_REQUIRED ACTION_
In the data below, find the line with "mouse_move(429, 227)" and the line with "click(868, 163)", then restate both and every line between them exactly, minus the pictures.

Collected data entries
>>

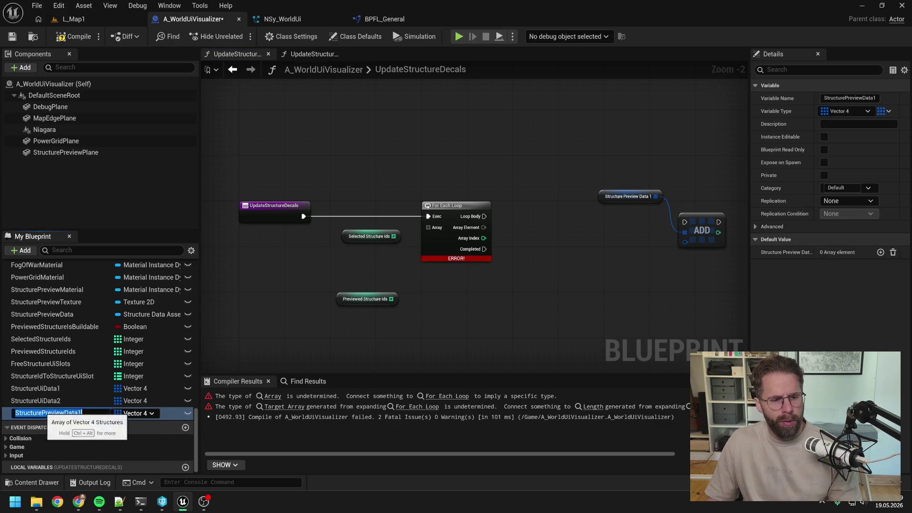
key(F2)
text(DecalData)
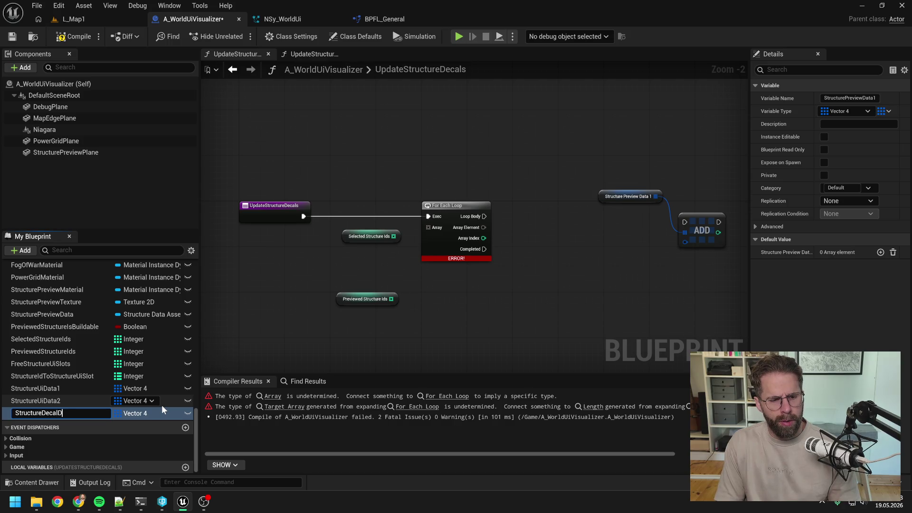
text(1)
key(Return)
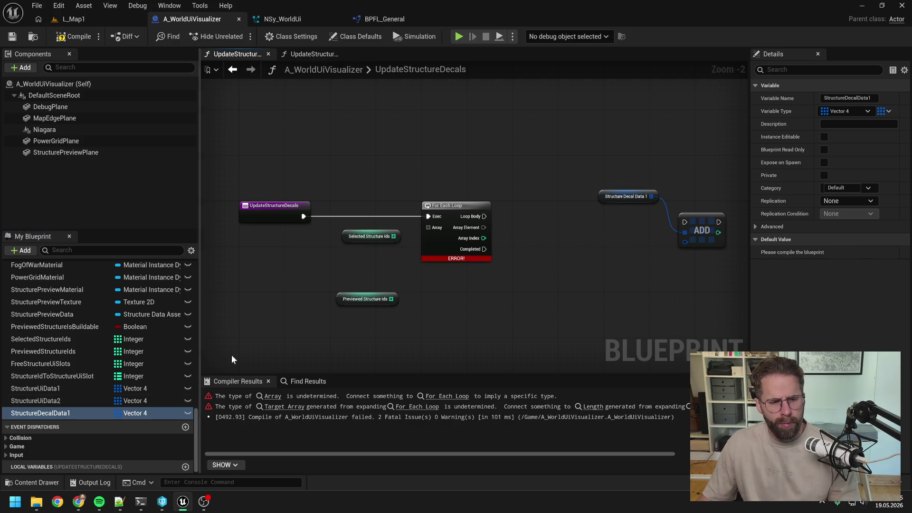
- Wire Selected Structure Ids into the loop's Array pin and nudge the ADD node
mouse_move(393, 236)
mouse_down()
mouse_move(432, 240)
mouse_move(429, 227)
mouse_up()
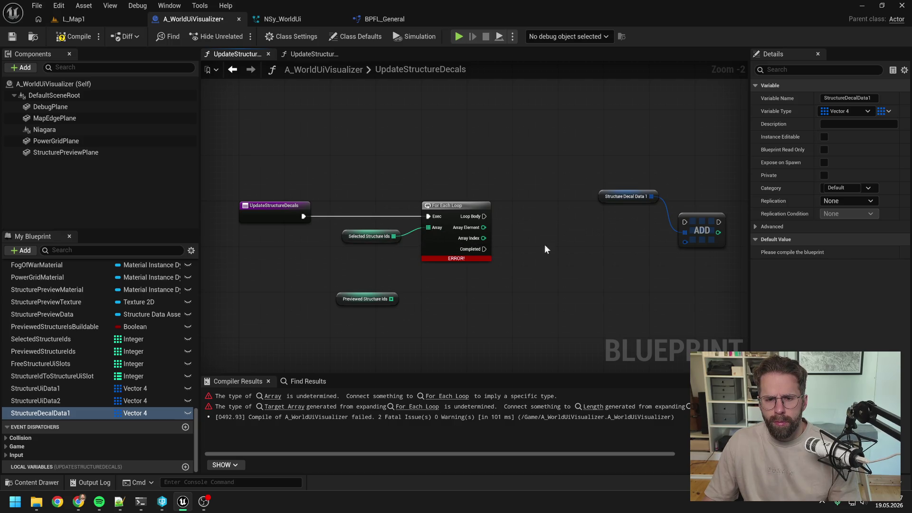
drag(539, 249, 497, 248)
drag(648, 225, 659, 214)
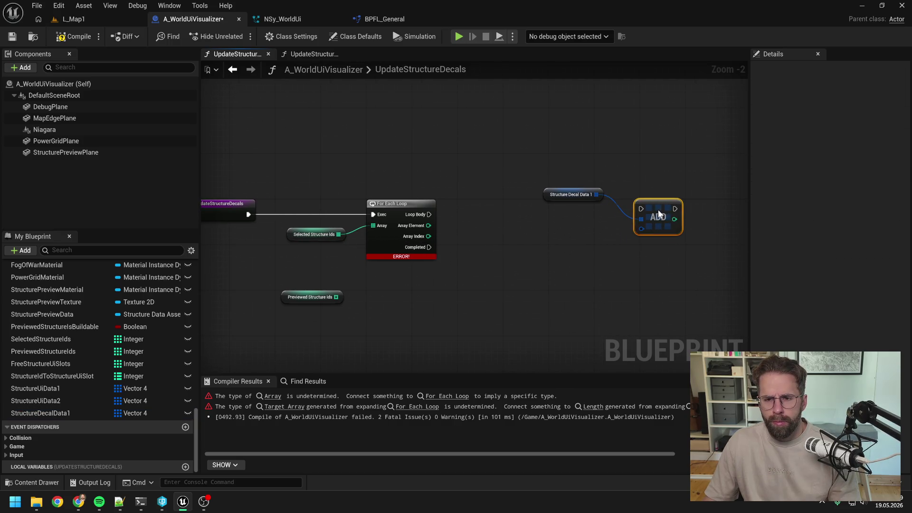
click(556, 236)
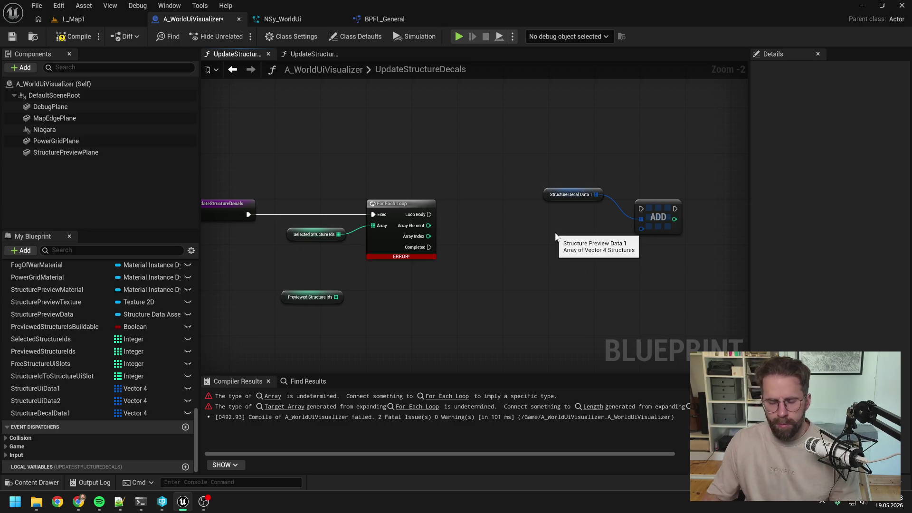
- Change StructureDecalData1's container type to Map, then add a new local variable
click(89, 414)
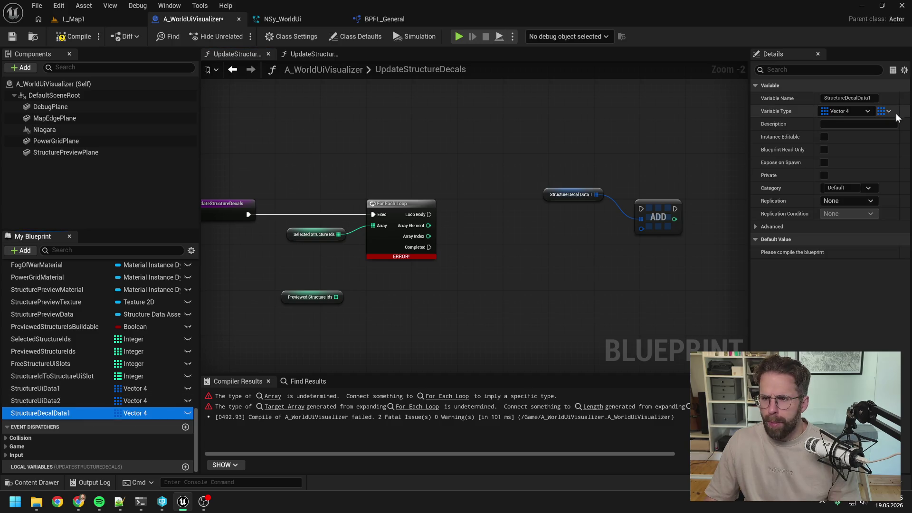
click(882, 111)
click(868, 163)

<<
>>

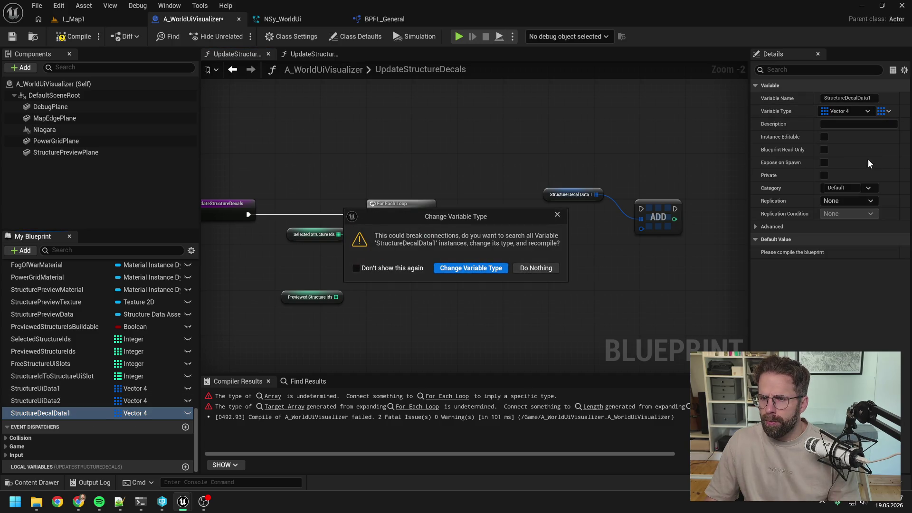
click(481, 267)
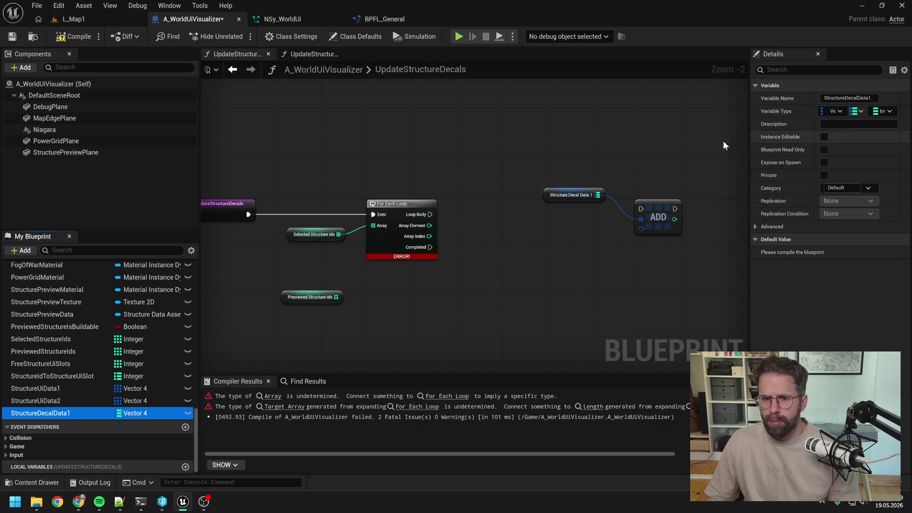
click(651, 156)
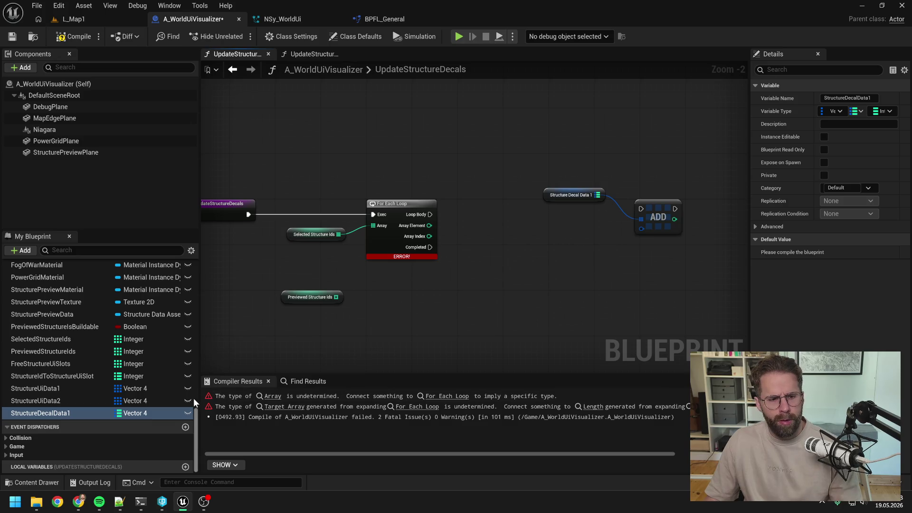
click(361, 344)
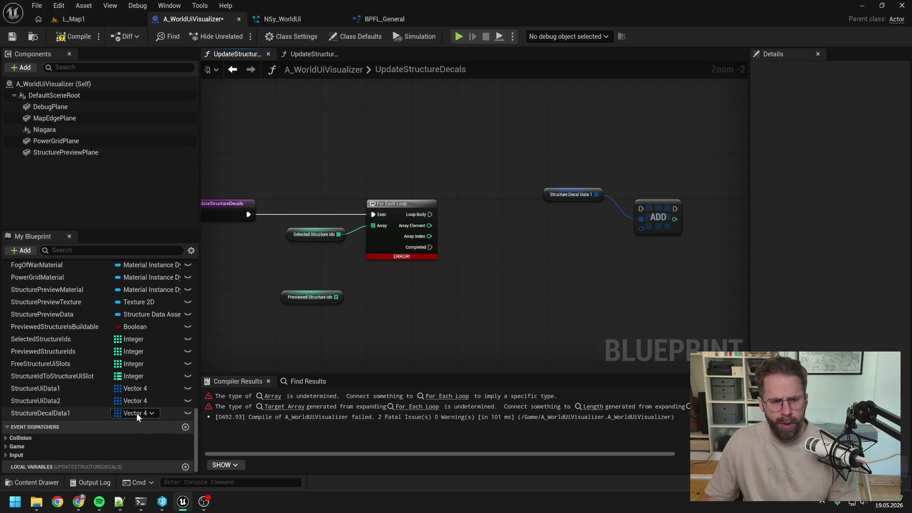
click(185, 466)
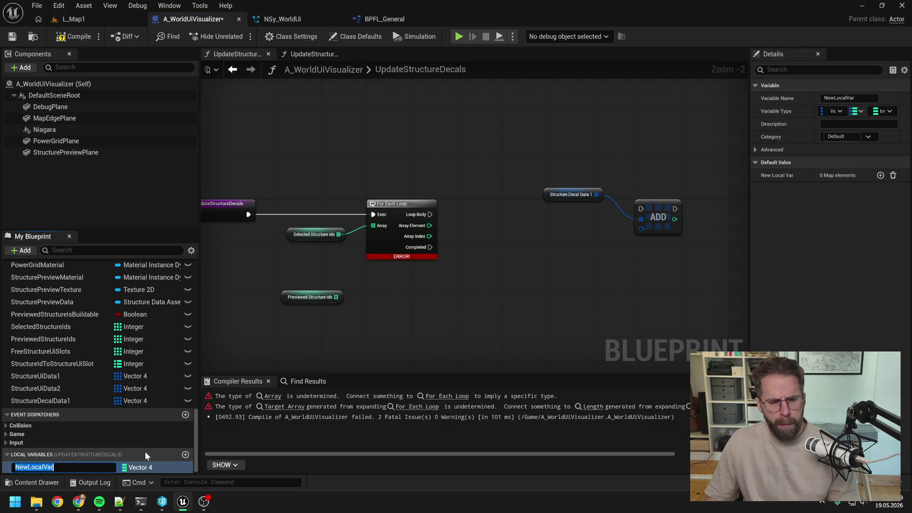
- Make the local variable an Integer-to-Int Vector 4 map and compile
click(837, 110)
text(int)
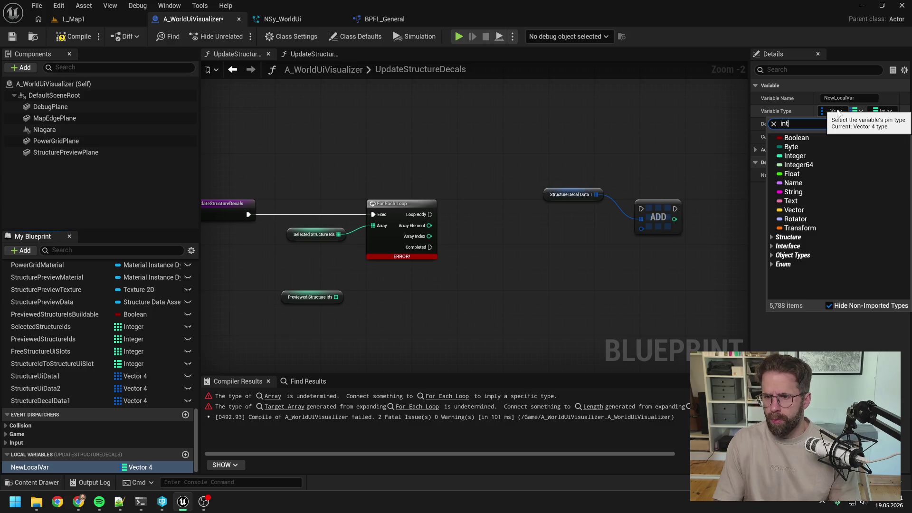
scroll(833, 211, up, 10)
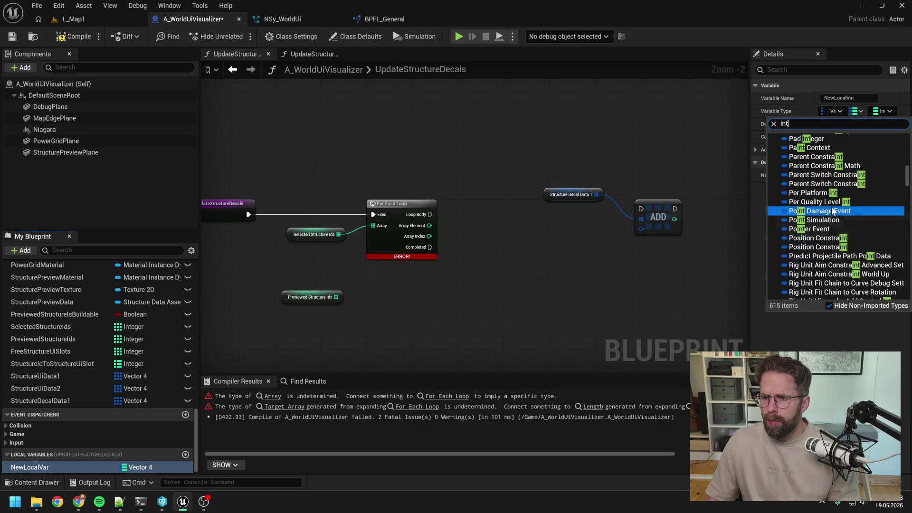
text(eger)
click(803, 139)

<<

_EXPECTED ANSWER_
mouse_move(429, 227)
mouse_up()
drag(539, 249, 497, 248)
drag(648, 225, 659, 214)
click(556, 236)
- Change StructureDecalData1's container type to Map, then add a new local variable
click(89, 414)
click(882, 111)
click(868, 163)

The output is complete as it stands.